From NeRFs to Nimble Robots: LERF TOGO's Leap in Zero-Shot Grasping and Semantic Understanding
Michael Rubloff
Sep 20, 2023
It's no secret there are a large amount of use cases for NeRFs. Recently, I took a look at Infinite Realities and examined some of human based ones.
However, today we're going to look at a new paper that builds on top of one of my favorite papers of this year, Language Embedded Radiance Fields (LERF). As a quick reminder, LERF allows you query a part of the NeRF through text. So, for instance, if you had a NeRF of a kitchen and wanted to know everything in it that could clean up a spill, it would point out paper towels, or a mop, or suggest to be less clusmy. Just kidding about that last one, but you get the sense about how it can be utilized.
Where it gets extraordinarily interesting to me are the larger applications of LERF and there are no shortage of them. So I was thrilled when I saw the title of this paper: Language Embedded Radiance Fields for Zero-Shot Task-Oriented Grasping.
As it name implies, this takes LERF a step forward with more granularity. For instance, while the computer may be able to correctly identify a mop to help clean a spill, if it isn't able to tell you where to grasp it, you might end up with wet hands and a scratched up, still wet floor.
Obviously for a human, we would know not to grab a mop by the head, but for all the use cases where we might not interact often— say robotics, it becomes critical. The method behind this is called task-oriented grasping and can be defined by correctly grasping an object based upon the intention and requested outcome of an action.
LERF TOGO outputs a ranking of viable grasps for the requested object and task. From LERF's standard 3D relevancy map, LERF TOGO then generates a 3D Object Mask. It does this by rendering a top-down view of the scene and queries the object using LERF to obtain a coarse object localization. It then creates a foreground mask by thresholding the first principal component of the rendered DINO embeddings. The relevancy query is constrained to this mask to pinpoint the most relevant 3D point, which is refined to create a complete object mask.
A 3D part relevancy map is then generated with a conditional LERF query over the object part query and the 3D object mask The part relevancy map is used to produce a semantic grasp distribution.
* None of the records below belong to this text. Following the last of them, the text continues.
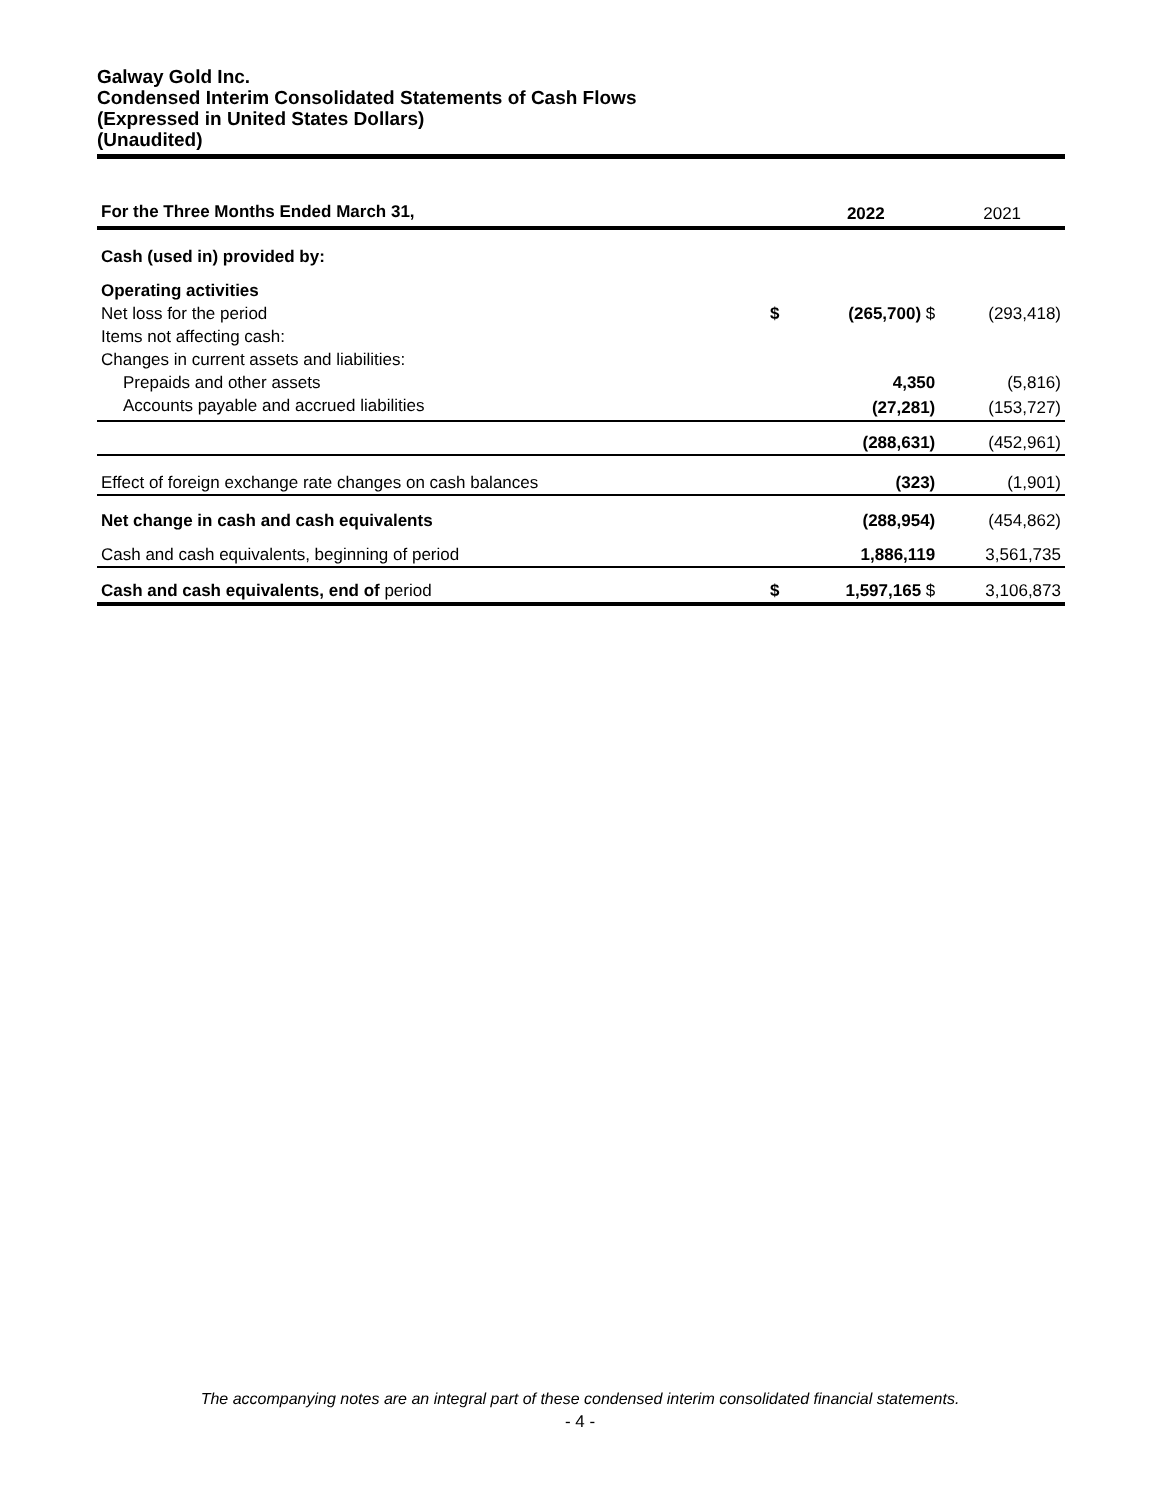Galway Gold Inc.
Condensed Interim Consolidated Statements of Cash Flows
(Expressed in United States Dollars)
(Unaudited)
| For the Three Months Ended March 31, | | 2022 | 2021 |
| --- | --- | --- | --- |
| Cash (used in) provided by: | | | |
| Operating activities | | | |
| Net loss for the period | $ | (265,700) $ | (293,418) |
| Items not affecting cash: | | | |
| Changes in current assets and liabilities: | | | |
| Prepaids and other assets | | 4,350 | (5,816) |
| Accounts payable and accrued liabilities | | (27,281) | (153,727) |
| | | (288,631) | (452,961) |
| Effect of foreign exchange rate changes on cash balances | | (323) | (1,901) |
| Net change in cash and cash equivalents | | (288,954) | (454,862) |
| Cash and cash equivalents, beginning of period | | 1,886,119 | 3,561,735 |
| Cash and cash equivalents, end of period | $ | 1,597,165 $ | 3,106,873 |
The accompanying notes are an integral part of these condensed interim consolidated financial statements.
- 4 -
Instead of making a single direct query, LERF-TOGO uses two related queries. Similar to generative modeling where using composed prompts or queries can guide the model towards specific properties or outputs. By combining related queries, it can specify the exact part or attribute of an object that it's interested in. LERF, by design, is "scale-conditioned." This means when you give it a query, it doesn't just look for that object or feature at one fixed size. It searches over multiple scales (or sizes) to find the best representation of that object or feature in the image. In the normal process, LERF would return the relevancy (or match) at the scale where the object or feature has the highest activation or recognition.
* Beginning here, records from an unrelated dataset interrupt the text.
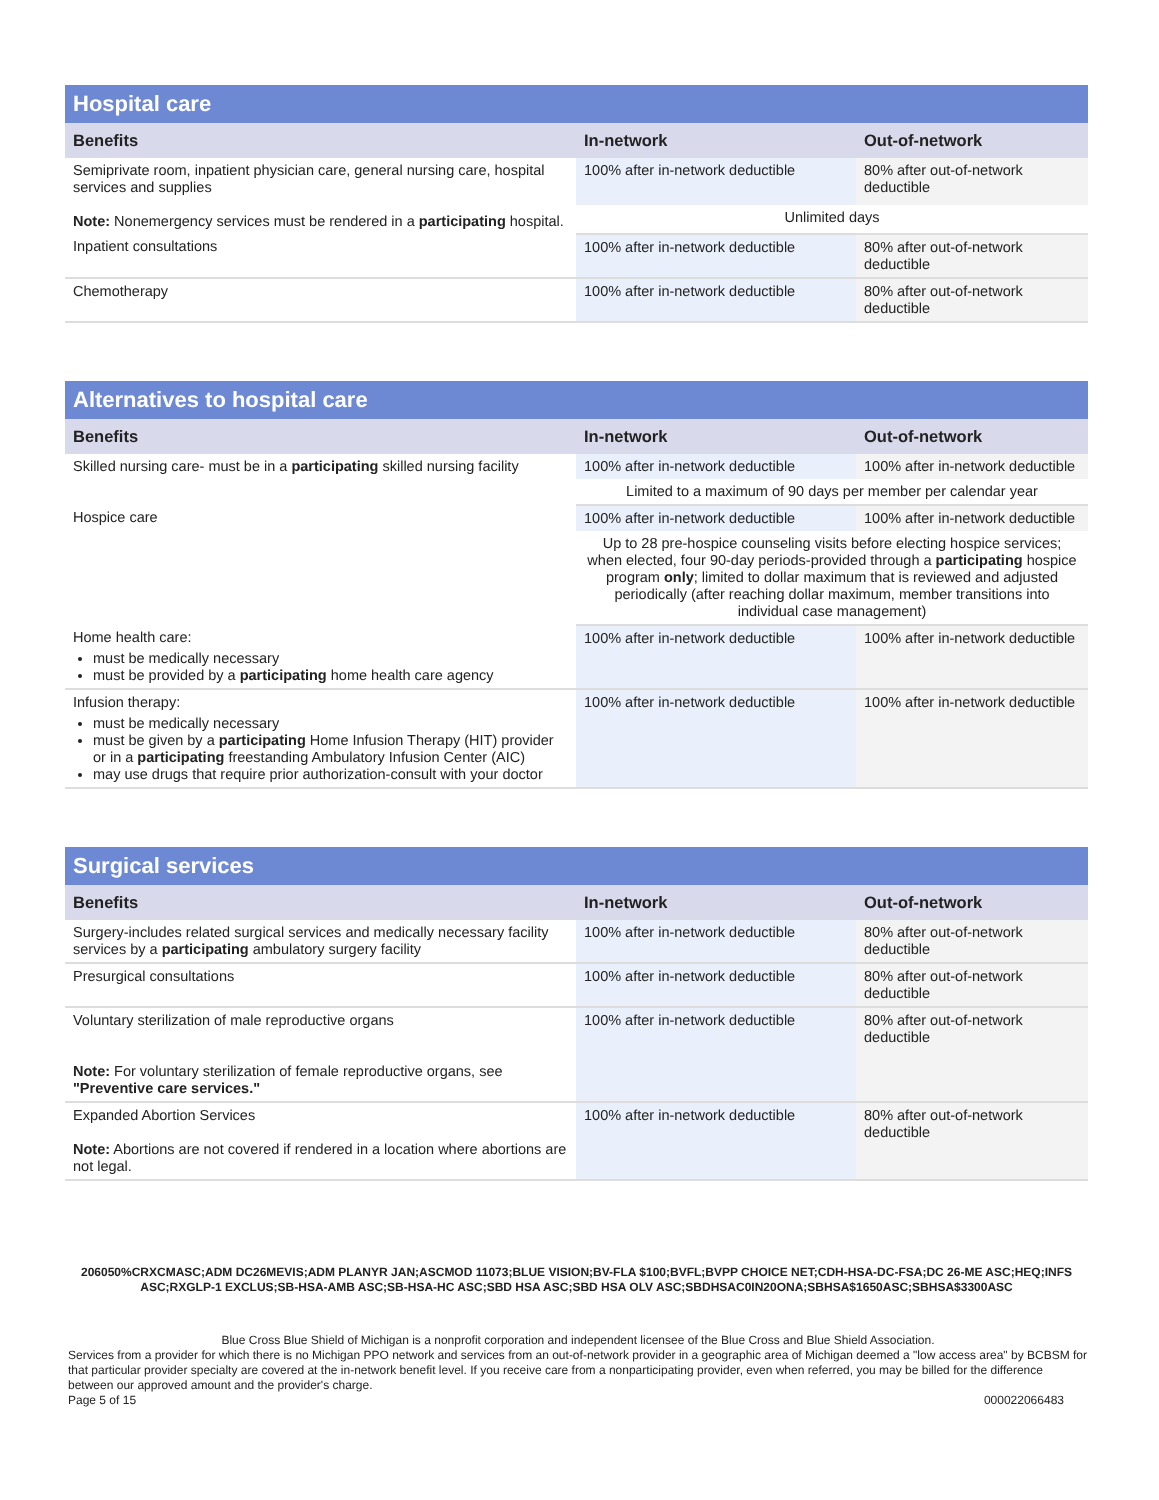| Hospital care | | |
| --- | --- | --- |
| Benefits | In-network | Out-of-network |
| Semiprivate room, inpatient physician care, general nursing care, hospital services and supplies Note: Nonemergency services must be rendered in a participating hospital. | 100% after in-network deductible | 80% after out-of-network deductible |
| | Unlimited days | |
| Inpatient consultations | 100% after in-network deductible | 80% after out-of-network deductible |
| Chemotherapy | 100% after in-network deductible | 80% after out-of-network deductible |
| Alternatives to hospital care | | |
| --- | --- | --- |
| Benefits | In-network | Out-of-network |
| Skilled nursing care- must be in a participating skilled nursing facility | 100% after in-network deductible | 100% after in-network deductible |
| | Limited to a maximum of 90 days per member per calendar year | |
| Hospice care | 100% after in-network deductible | 100% after in-network deductible |
| | Up to 28 pre-hospice counseling visits before electing hospice services; when elected, four 90-day periods-provided through a participating hospice program only ; limited to dollar maximum that is reviewed and adjusted periodically (after reaching dollar maximum, member transitions into individual case management) | |
| Home health care: must be medically necessary must be provided by a participating home health care agency | 100% after in-network deductible | 100% after in-network deductible |
| Infusion therapy: must be medically necessary must be given by a participating Home Infusion Therapy (HIT) provider or in a participating freestanding Ambulatory Infusion Center (AIC) may use drugs that require prior authorization-consult with your doctor | 100% after in-network deductible | 100% after in-network deductible |
| Surgical services | | |
| --- | --- | --- |
| Benefits | In-network | Out-of-network |
| Surgery-includes related surgical services and medically necessary facility services by a participating ambulatory surgery facility | 100% after in-network deductible | 80% after out-of-network deductible |
| Presurgical consultations | 100% after in-network deductible | 80% after out-of-network deductible |
| Voluntary sterilization of male reproductive organs Note: For voluntary sterilization of female reproductive organs, see "Preventive care services." | 100% after in-network deductible | 80% after out-of-network deductible |
| Expanded Abortion Services Note: Abortions are not covered if rendered in a location where abortions are not legal. | 100% after in-network deductible | 80% after out-of-network deductible |
206050%CRXCMASC;ADM DC26MEVIS;ADM PLANYR JAN;ASCMOD 11073;BLUE VISION;BV-FLA $100;BVFL;BVPP CHOICE NET;CDH-HSA-DC-FSA;DC 26-ME ASC;HEQ;INFS ASC;RXGLP-1 EXCLUS;SB-HSA-AMB ASC;SB-HSA-HC ASC;SBD HSA ASC;SBD HSA OLV ASC;SBDHSAC0IN20ONA;SBHSA$1650ASC;SBHSA$3300ASC
Blue Cross Blue Shield of Michigan is a nonprofit corporation and independent licensee of the Blue Cross and Blue Shield Association.
Services from a provider for which there is no Michigan PPO network and services from an out-of-network provider in a geographic area of Michigan deemed a "low access area" by BCBSM for that particular provider specialty are covered at the in-network benefit level. If you receive care from a nonparticipating provider, even when referred, you may be billed for the difference between our approved amount and the provider's charge.
Page 5 of 15 000022066483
With LERF-TOGO, instead of searching everywhere, the search is restricted or "conditioned" to only the points that are within the previously identified 3D object mask. This conditioned search is like telling LERF, "Only look for the handle within the regions we've identified". By doing this, the model will generate a distribution over the object's 3D structure, indicating the likelihood of each point being the specific desired object part.
We can see how having the 3D Object Mask dramatically helps the system understand where it should be focusing.
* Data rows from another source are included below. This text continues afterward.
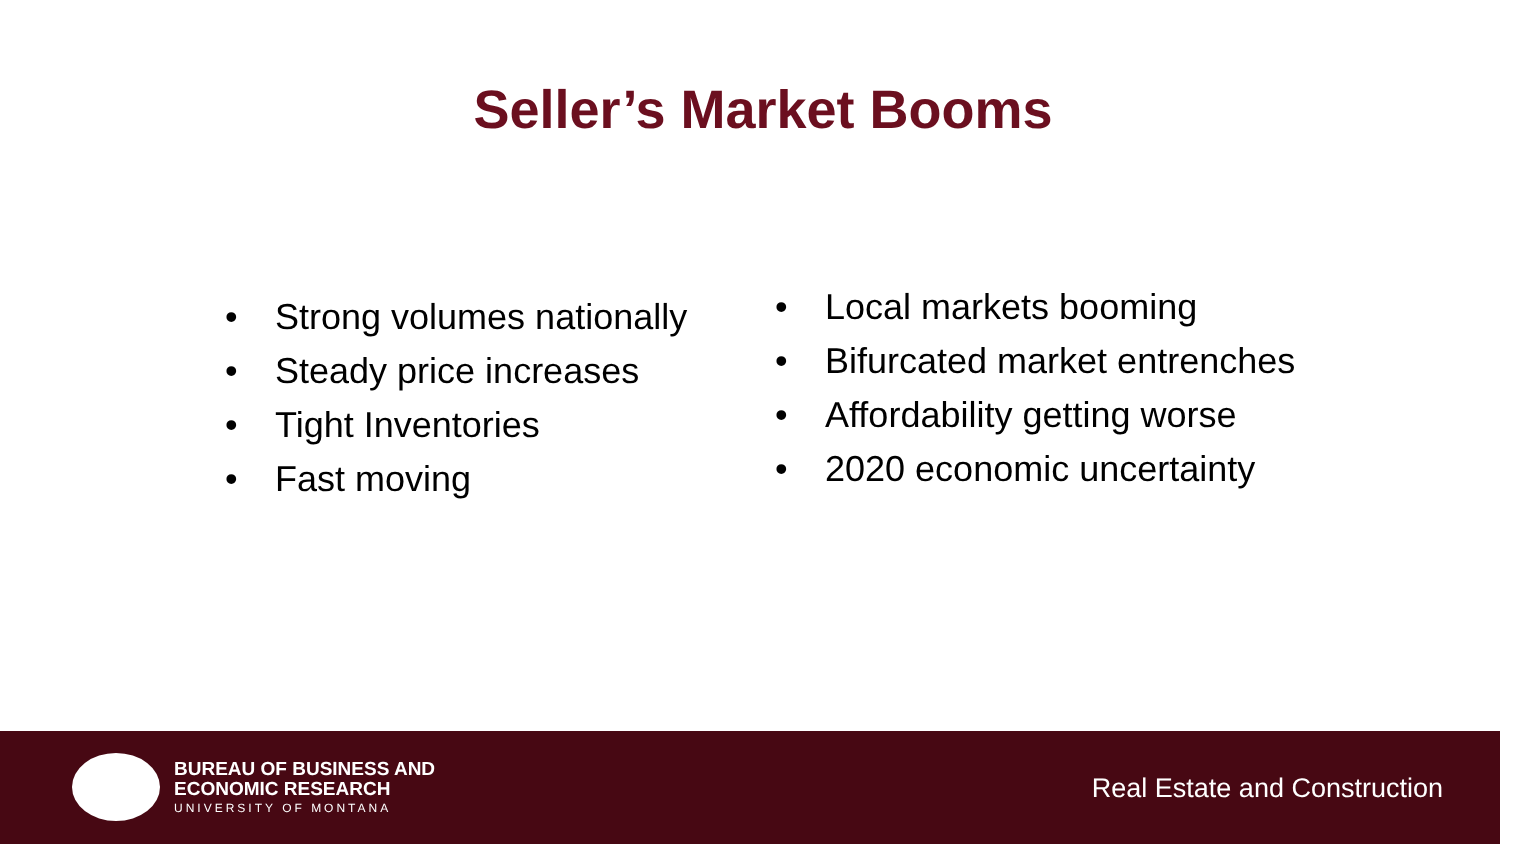Seller’s Market Booms
• Strong volumes nationally
• Steady price increases
• Tight Inventories
• Fast moving
• Local markets booming
• Bifurcated market entrenches
• Affordability getting worse
• 2020 economic uncertainty
BUREAU OF BUSINESS AND
ECONOMIC RESEARCH
UNIVERSITY OF MONTANA
Real Estate and Construction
The experiments perform admirably in the first step. It's able to achieve a 96% on first locating the requested item. However, that's not necessarily new as that's what OG LERF does. What really matters is how successful is it in locating the correct place to grab an object? A resounding 82%! But that's still not the final answer we're looking for. Now that we know both the object and the location, can a robot actually grab it with the information it has? Yes, it can 69% of the time. Nice. Separately, they ran it through a purely LLM generated prompt and it was successful 96% and 71% of the time identifying and then grasping the correct part.
In order to actually qualify as a successful grasp, the team considers it a success"if it lifts the correct object using the appropriate subpart at least 10cm vertically, and the object remains securely within the gripper jaws throughout." They found that LERF TOGO is also able to understand more minute details, such as if something is described as "matte" or "shiny".
Ideally we're looking for a smaller drop off from the original 96%, as we move through the phases, but this represents tremendous applications for robotics, automation, and maintenance.
Where LERF TOGO comes up short is differentiating similar looking items on the same object, such as a teapots handle or spout. Clearly, the LLM has never heard the song, I'm a Little Teapot. LERF TOGO also takes a couple of minutes to run in its current form, training to roughly 2K steps. While that may seem fast, it does invalidate high pressure use cases for now, such as the room is on fire, help me put it out. Interestingly, once the NeRF is trained, it only takes LERF TOGO 10 seconds to run. Another place it struggles is where there are several objects overlapping in the foreground, such as flowers in a vase.
The code has not been released yet, but when it is, I think we will see LERF TOGO on nerfstudio.
I strongly believe that LERF will continue to have downstream effects for NeRFs and various industries that begin to grasp (pun intended) what can be done. I'm looking forward to seeing more innovation in semantic processing of NeRFs and will be following this closely.